EXCERPT TO READ ->
State Watch

San Jose gunman had semi-automatic handguns, 11 magazines: officials

The man who shot and killed nine people Wednesday at a San Jose, Calif., rail yard had two semi-automatic weapons and 11 magazines, authorities said.

A Santa Clara County Sheriff’s Office spokesman revealed the details on the weapons to CBS News, and Sheriff Laurie Smith later confirmed the report to CBS San Francisco and CNN, telling the local CBS affiliate that the weapons were pistols. 

“I don’t know if he re-loaded, I don’t know the number of rounds that he fired, but of the people who were injured, none survived,” Smith told CNN Thursday.

The sheriff noted, though, that the weapons were “handguns of the type that would be legal in California.”

The county’s medical examiner-coroner’s office initially released the names of eight victims who died in the shooting Wednesday night and later said a ninth victim had died after being taken to a hospital in critical condition.

WORK INSTRUCTIONS ->
1) List every news outlet named in the article about the San Jose rail yard shooting.
2) According to the article about the San Jose rail yard shooting, how many magazines did the gunman have?
3) Carry on writing the article about the San Jose rail yard shooting, starting after its last sentence.

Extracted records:
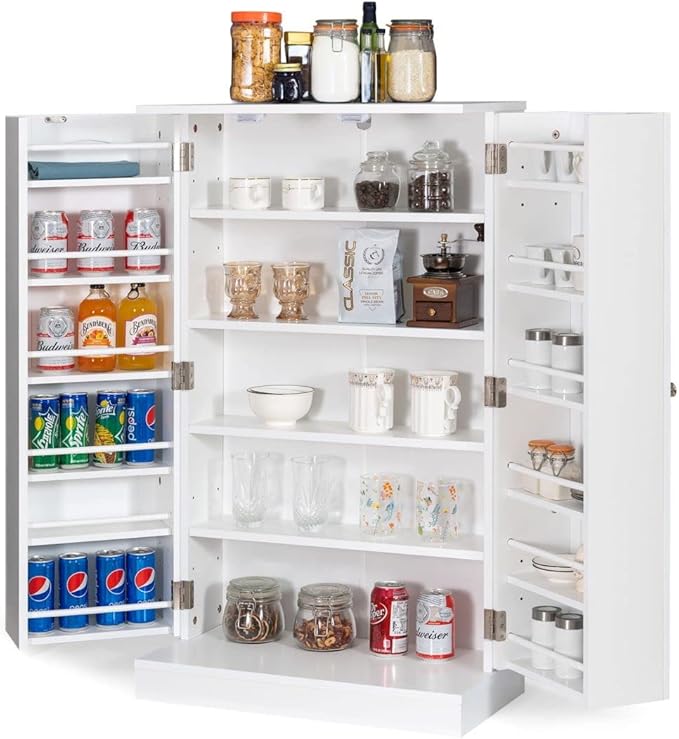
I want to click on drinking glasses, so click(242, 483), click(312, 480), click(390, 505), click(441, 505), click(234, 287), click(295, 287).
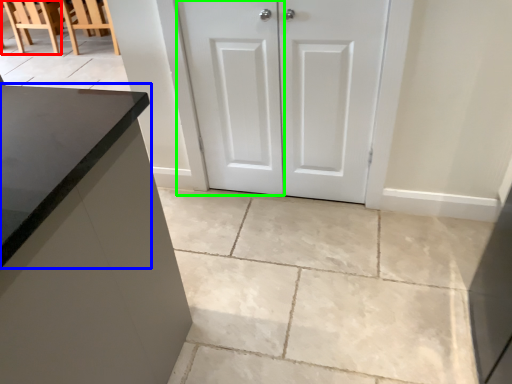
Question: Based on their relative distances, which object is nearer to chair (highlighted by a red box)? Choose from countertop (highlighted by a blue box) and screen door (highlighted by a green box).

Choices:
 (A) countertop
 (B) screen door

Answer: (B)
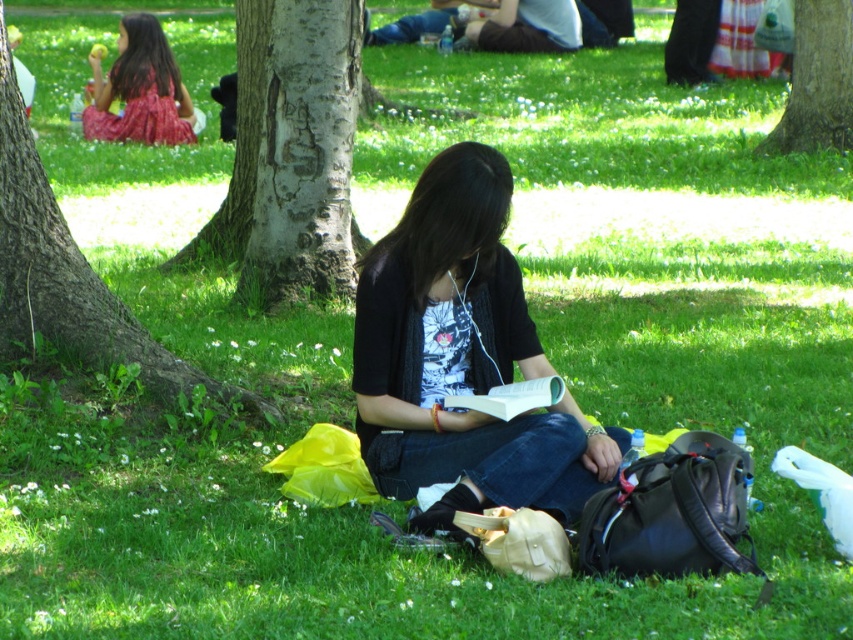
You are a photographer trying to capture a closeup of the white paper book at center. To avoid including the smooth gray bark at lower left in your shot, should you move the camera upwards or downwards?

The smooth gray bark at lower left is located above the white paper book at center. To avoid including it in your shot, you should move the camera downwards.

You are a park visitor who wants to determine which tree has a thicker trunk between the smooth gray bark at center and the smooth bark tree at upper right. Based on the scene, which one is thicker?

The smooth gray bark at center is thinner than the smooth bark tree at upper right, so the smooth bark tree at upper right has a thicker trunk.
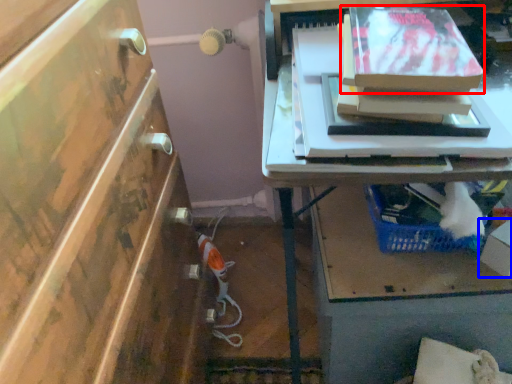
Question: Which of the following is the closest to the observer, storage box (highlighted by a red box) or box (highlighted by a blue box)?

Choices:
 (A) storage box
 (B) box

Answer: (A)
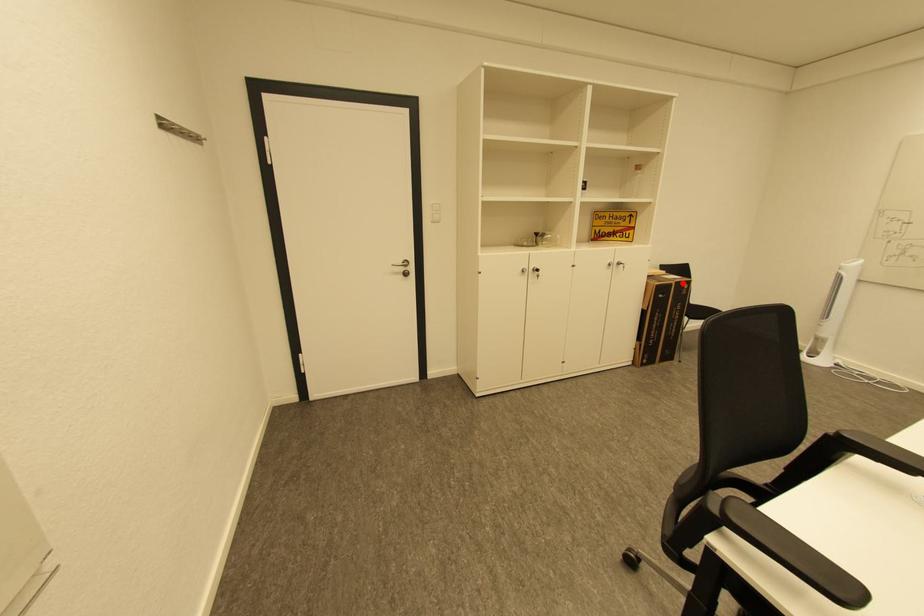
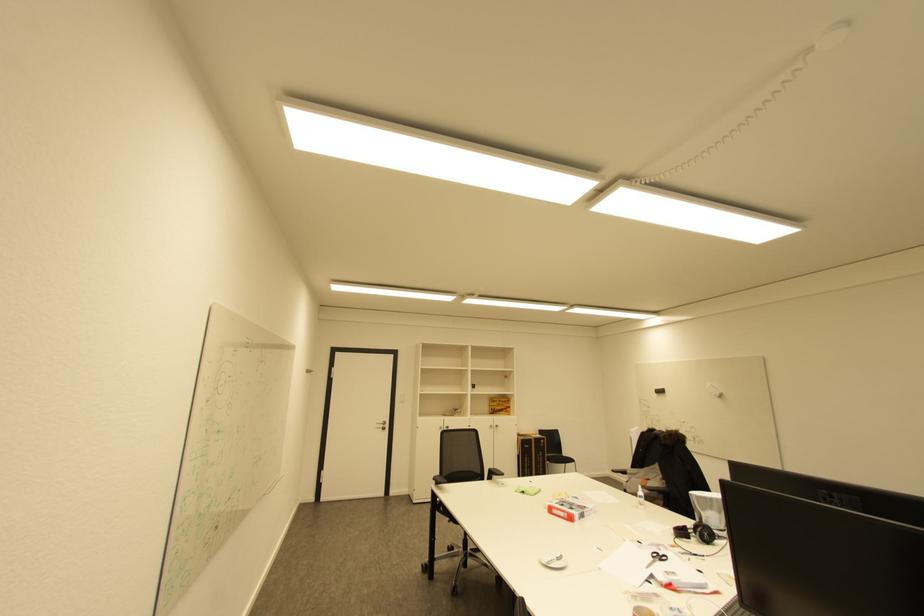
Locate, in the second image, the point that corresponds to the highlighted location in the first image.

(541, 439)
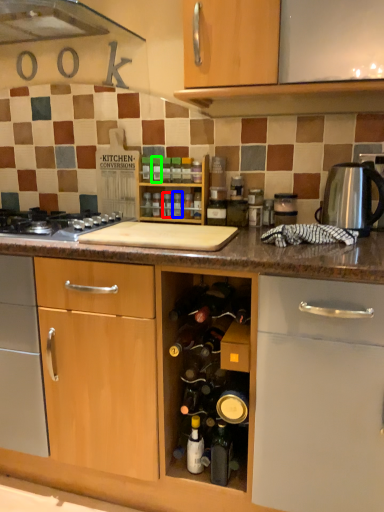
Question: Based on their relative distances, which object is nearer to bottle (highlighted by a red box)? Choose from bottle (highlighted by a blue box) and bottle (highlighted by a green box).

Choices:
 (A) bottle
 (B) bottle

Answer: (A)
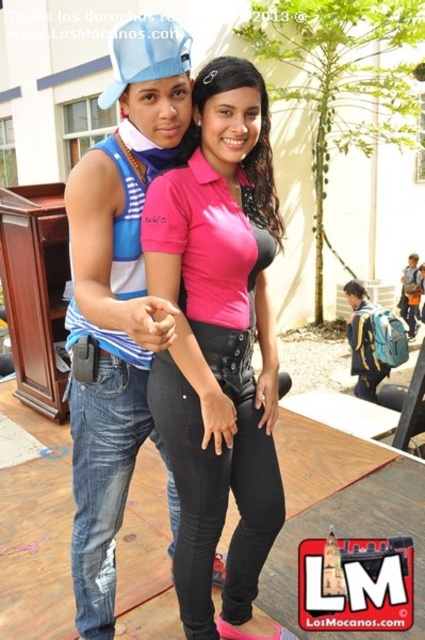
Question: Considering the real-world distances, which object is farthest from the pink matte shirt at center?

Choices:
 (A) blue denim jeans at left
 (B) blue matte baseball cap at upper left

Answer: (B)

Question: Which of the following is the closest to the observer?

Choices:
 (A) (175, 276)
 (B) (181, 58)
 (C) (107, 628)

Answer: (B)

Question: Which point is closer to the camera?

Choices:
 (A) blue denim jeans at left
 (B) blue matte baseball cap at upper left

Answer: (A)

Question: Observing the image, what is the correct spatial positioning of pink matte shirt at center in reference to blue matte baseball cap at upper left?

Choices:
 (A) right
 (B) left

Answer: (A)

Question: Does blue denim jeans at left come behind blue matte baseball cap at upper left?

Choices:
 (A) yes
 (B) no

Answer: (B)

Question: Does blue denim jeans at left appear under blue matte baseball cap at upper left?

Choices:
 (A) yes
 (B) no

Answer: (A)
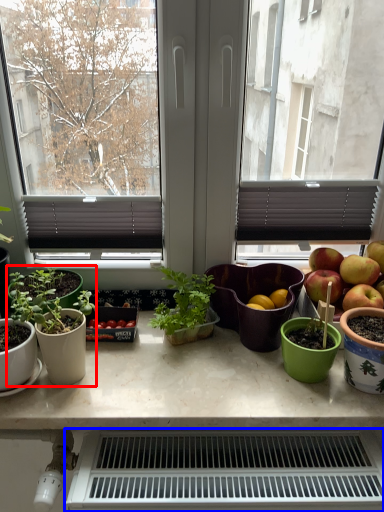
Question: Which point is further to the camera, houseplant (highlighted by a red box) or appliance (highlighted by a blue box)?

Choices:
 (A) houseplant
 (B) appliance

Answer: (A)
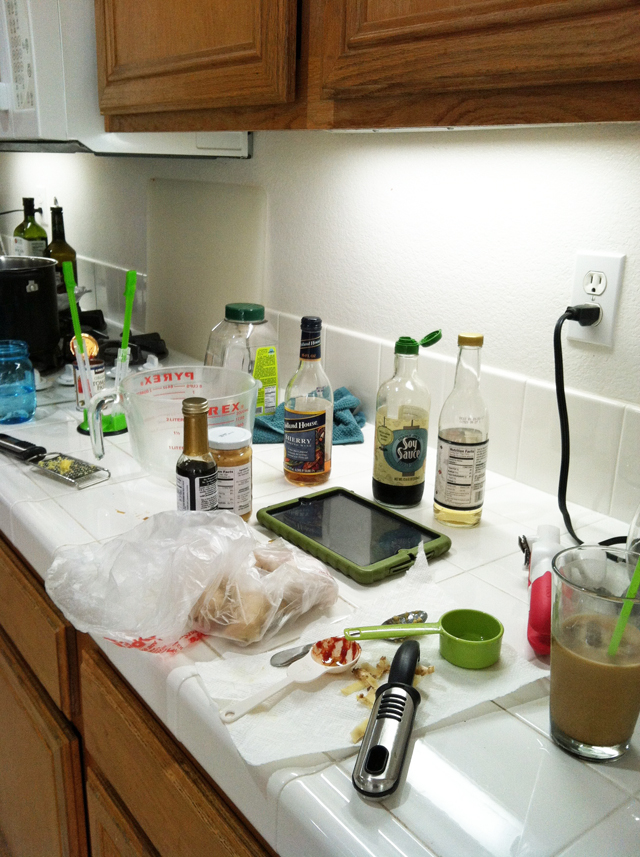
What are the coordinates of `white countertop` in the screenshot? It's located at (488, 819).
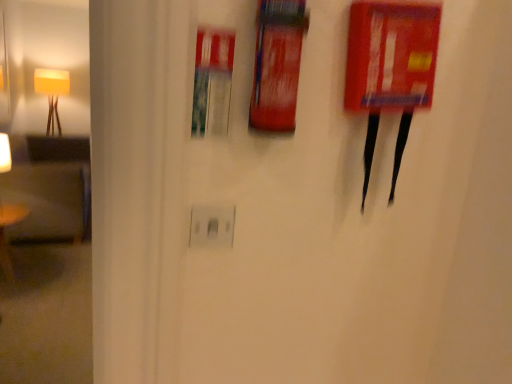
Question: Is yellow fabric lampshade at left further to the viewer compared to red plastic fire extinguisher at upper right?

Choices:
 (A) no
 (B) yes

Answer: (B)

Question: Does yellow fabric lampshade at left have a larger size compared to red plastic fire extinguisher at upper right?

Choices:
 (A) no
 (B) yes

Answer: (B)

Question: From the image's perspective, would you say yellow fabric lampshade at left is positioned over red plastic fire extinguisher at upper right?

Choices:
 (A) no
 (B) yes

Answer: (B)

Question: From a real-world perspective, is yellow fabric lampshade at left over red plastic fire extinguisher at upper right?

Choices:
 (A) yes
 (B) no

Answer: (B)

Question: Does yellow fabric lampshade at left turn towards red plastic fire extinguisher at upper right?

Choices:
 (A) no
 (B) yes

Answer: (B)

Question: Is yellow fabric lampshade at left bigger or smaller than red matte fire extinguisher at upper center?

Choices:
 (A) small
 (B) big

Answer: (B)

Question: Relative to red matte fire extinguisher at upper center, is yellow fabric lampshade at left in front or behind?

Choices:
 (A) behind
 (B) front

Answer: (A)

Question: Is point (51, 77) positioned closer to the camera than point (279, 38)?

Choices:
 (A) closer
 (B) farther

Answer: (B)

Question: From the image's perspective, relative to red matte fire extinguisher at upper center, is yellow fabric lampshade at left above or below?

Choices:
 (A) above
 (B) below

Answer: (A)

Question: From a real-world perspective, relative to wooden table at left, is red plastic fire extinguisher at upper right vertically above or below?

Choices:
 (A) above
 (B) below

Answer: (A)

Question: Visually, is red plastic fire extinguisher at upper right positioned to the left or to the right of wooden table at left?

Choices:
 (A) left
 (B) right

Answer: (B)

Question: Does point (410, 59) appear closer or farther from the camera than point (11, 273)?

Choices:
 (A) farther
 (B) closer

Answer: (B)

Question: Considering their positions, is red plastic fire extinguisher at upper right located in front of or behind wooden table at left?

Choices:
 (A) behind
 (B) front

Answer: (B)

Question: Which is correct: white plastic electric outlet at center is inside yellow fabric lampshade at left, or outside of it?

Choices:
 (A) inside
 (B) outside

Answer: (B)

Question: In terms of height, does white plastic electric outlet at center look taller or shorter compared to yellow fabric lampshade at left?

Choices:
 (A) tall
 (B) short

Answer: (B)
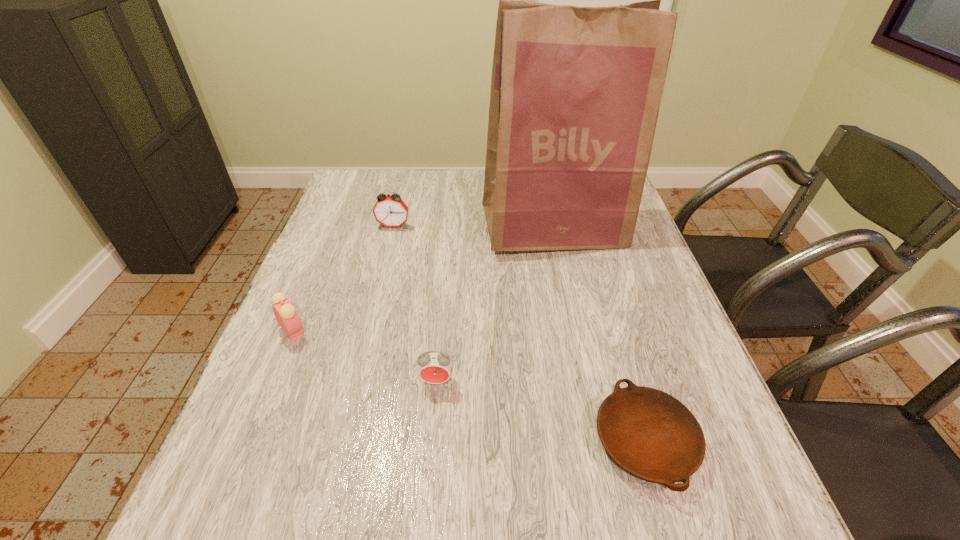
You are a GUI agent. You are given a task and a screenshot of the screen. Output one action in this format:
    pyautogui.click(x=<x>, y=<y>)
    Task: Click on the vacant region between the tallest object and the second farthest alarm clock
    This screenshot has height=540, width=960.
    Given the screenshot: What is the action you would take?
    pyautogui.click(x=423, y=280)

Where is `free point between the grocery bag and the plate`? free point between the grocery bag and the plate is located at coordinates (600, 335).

TASK-BY-TASK OUTPUTS ->
1) CBS News, CBS San Francisco, CNN

2) 11 magazines

3)
The alleged shooter, later identified by authorities as 57-year-old Sam Cassidy, was an employee at the Valley Transportation Authority (VTA), where the shooting took place. 

The gunman also died from what authorities believe to be a self-inflicted gunshot wound.

Smith told CNN Thursday that while authorities were sweeping the scene, police dogs alerted authorities to he suspect’s locker, where they found “precursor things for explosives … ingredients for a device.” 

The sheriff added that a bomb squad that had been sent to what was believed to be the gunman’s home, which erupted in flames around the same time of the shooting, found “additional rounds of ammo.” 

Smith said she would not go into further detail on the precursor devices found, beyond that they included detonation pulls and “a lot more” found at the house. 

The Hill has reached out to the sheriff’s office for additional information. 

Officials have not yet determined a motive for the attack, though Kirk Bertolet, a worker at the rail yard facility, told CNN affiliate KGO Thursday that the shooter bypassed some workers while “targeting certain people.” 

“He let other people live as he gunned down other people,” he said. 

Cassidy’s ex-wife, Cecilia Nelms, told The Associated Press Wednesday that her former spouse had previously talked about killing people at work out of frustration. 

“He could dwell on things,” she said. “I never believed him, and it never happened. Until now.”